Friday 9 April 2004

It's lambing time - 2004

The most demanding time on the smallholding is greeted with excitement and trepidation in equal measure. We put the ram in with the ewes at the beginning of November so that we lamb nice and late in the Spring at the beginning of April, so avoiding freezing February nights in the lambing shed. The ewes get wider and wider during March til some of them look like dining tables on spindly legs. You know the moment you have been waiting for is imminent when their nipples are the size of organ stops and lying down uncomfortably is their only activity between eagerly consumed feeds. Once you have your first few lambs, you spend your time peering nervously at the remaining expectant mothers, knowing that they are going to get started the moment you are needed elsewhere, and will probably need your unavailable help.
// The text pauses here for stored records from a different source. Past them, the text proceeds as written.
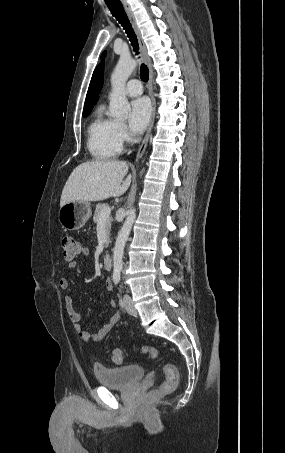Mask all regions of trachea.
<instances>
[{"label":"trachea","instance_id":"1","mask_svg":"<svg viewBox=\"0 0 285 453\" xmlns=\"http://www.w3.org/2000/svg\"><path fill=\"white\" fill-rule=\"evenodd\" d=\"M111 1V2H109ZM107 7L109 8L111 14L116 18V20L121 24L123 29L126 31V34L133 46L134 51L138 54V40L136 35L131 27L129 19L124 11L122 3L119 0H105ZM140 78L143 82H147L149 79V70L146 65L142 64L140 68Z\"/></svg>","mask_w":285,"mask_h":453}]
</instances>
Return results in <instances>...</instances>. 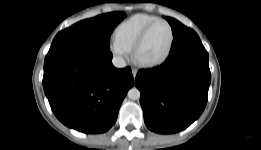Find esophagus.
Returning a JSON list of instances; mask_svg holds the SVG:
<instances>
[{
	"label": "esophagus",
	"instance_id": "esophagus-1",
	"mask_svg": "<svg viewBox=\"0 0 261 150\" xmlns=\"http://www.w3.org/2000/svg\"><path fill=\"white\" fill-rule=\"evenodd\" d=\"M137 73H138V70L133 68L132 69V75H133L134 78L136 77Z\"/></svg>",
	"mask_w": 261,
	"mask_h": 150
}]
</instances>
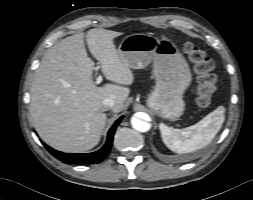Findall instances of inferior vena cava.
Here are the masks:
<instances>
[{
    "mask_svg": "<svg viewBox=\"0 0 253 200\" xmlns=\"http://www.w3.org/2000/svg\"><path fill=\"white\" fill-rule=\"evenodd\" d=\"M115 101L112 98H106L103 100V110L107 111L114 107Z\"/></svg>",
    "mask_w": 253,
    "mask_h": 200,
    "instance_id": "602c4592",
    "label": "inferior vena cava"
}]
</instances>
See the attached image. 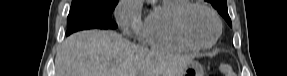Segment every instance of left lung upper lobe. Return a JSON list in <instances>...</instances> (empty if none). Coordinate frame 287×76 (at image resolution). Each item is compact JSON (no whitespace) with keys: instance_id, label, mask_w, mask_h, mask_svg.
I'll list each match as a JSON object with an SVG mask.
<instances>
[{"instance_id":"5c2ea615","label":"left lung upper lobe","mask_w":287,"mask_h":76,"mask_svg":"<svg viewBox=\"0 0 287 76\" xmlns=\"http://www.w3.org/2000/svg\"><path fill=\"white\" fill-rule=\"evenodd\" d=\"M207 2H210L214 8L217 9V11L224 17L226 22L232 26L231 19L227 12V3L226 0H206Z\"/></svg>"}]
</instances>
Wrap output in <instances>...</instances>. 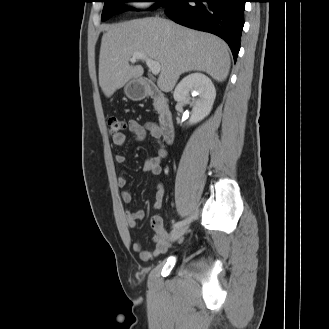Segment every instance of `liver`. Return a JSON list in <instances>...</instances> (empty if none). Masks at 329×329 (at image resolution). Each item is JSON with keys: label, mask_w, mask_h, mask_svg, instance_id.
I'll return each mask as SVG.
<instances>
[{"label": "liver", "mask_w": 329, "mask_h": 329, "mask_svg": "<svg viewBox=\"0 0 329 329\" xmlns=\"http://www.w3.org/2000/svg\"><path fill=\"white\" fill-rule=\"evenodd\" d=\"M105 30L99 56V85L108 98L127 82L142 78L143 67L129 65L134 53H143L160 63L157 85L165 92L171 91L186 72L202 71L218 82L228 76V46L209 33L159 17L117 23Z\"/></svg>", "instance_id": "6515ba94"}]
</instances>
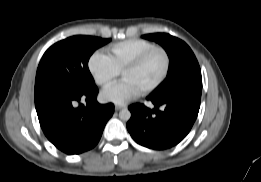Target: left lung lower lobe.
Instances as JSON below:
<instances>
[{"label": "left lung lower lobe", "mask_w": 261, "mask_h": 182, "mask_svg": "<svg viewBox=\"0 0 261 182\" xmlns=\"http://www.w3.org/2000/svg\"><path fill=\"white\" fill-rule=\"evenodd\" d=\"M202 90L179 93L165 100L147 97L154 104L149 109L143 104L129 106L131 118L127 129L140 145L162 150L178 144L189 133L200 108ZM162 107L164 110H160Z\"/></svg>", "instance_id": "obj_1"}]
</instances>
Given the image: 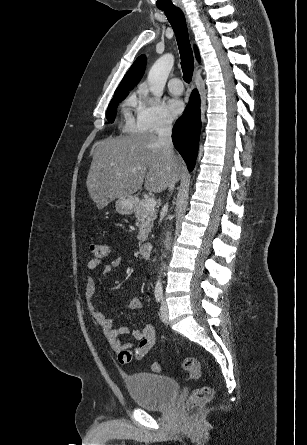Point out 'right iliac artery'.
<instances>
[{
	"mask_svg": "<svg viewBox=\"0 0 307 445\" xmlns=\"http://www.w3.org/2000/svg\"><path fill=\"white\" fill-rule=\"evenodd\" d=\"M155 298L157 302H161L163 300V292L162 290L155 291Z\"/></svg>",
	"mask_w": 307,
	"mask_h": 445,
	"instance_id": "obj_1",
	"label": "right iliac artery"
}]
</instances>
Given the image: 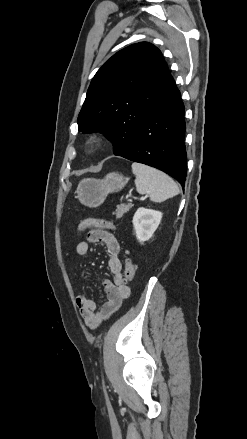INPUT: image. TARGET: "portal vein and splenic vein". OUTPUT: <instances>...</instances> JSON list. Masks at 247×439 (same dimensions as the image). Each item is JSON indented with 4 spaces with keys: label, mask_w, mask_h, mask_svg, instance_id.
I'll return each instance as SVG.
<instances>
[{
    "label": "portal vein and splenic vein",
    "mask_w": 247,
    "mask_h": 439,
    "mask_svg": "<svg viewBox=\"0 0 247 439\" xmlns=\"http://www.w3.org/2000/svg\"><path fill=\"white\" fill-rule=\"evenodd\" d=\"M147 197L145 196H142L141 198H140V200H145Z\"/></svg>",
    "instance_id": "portal-vein-and-splenic-vein-1"
}]
</instances>
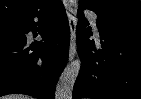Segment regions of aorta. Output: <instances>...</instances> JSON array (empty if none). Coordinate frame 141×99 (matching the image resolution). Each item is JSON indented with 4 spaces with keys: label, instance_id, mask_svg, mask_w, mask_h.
Returning a JSON list of instances; mask_svg holds the SVG:
<instances>
[{
    "label": "aorta",
    "instance_id": "obj_1",
    "mask_svg": "<svg viewBox=\"0 0 141 99\" xmlns=\"http://www.w3.org/2000/svg\"><path fill=\"white\" fill-rule=\"evenodd\" d=\"M81 67V60L76 59L61 73L55 92V99H72L73 87Z\"/></svg>",
    "mask_w": 141,
    "mask_h": 99
}]
</instances>
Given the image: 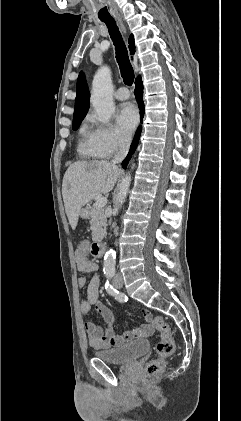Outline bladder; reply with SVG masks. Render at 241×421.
Masks as SVG:
<instances>
[{
    "label": "bladder",
    "mask_w": 241,
    "mask_h": 421,
    "mask_svg": "<svg viewBox=\"0 0 241 421\" xmlns=\"http://www.w3.org/2000/svg\"><path fill=\"white\" fill-rule=\"evenodd\" d=\"M149 348V341L141 339L119 348L97 351L95 356L109 364L124 365L144 355Z\"/></svg>",
    "instance_id": "1"
}]
</instances>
This year we have had an unusual amount of singles and that makes for bigger lambs which in turn means the ewe is more likely to need a human latex-covered hand. The best moments are at 5.30 in the morning doing the first round of the day, and a pair of beautifully presented lambs are suckling eagerly at their attentive mother having needed no help from you at all. A quick dose of iodine on their navels to prevent infection, a bucket of congratulatory feed and one of water for the ewe (they drain that first post-birth bucket like a fugitive from the desert) and they are back outside. Each year we wonder at their behaviour, but why is it that the mums-to-be all cluster together and that the new mums set up creche in a separate cluster, welcoming each new mum as the ewes moves inexorably from one status to the other? After about a week, the lambs start to play together and leave the ewes for longer periods to congregate like kids in the school yard, playing chase at ever increasing speeds along the fenceline, proving that lambs do indeed have legs made of springs, by displays of vertical take-off. All this is very cliched and will be familiar to anyone with sheep, but each year it is a fresh miracle, and the sight of lambs continues to stop cars along the lane and gives folks time to grin on the way to and from work.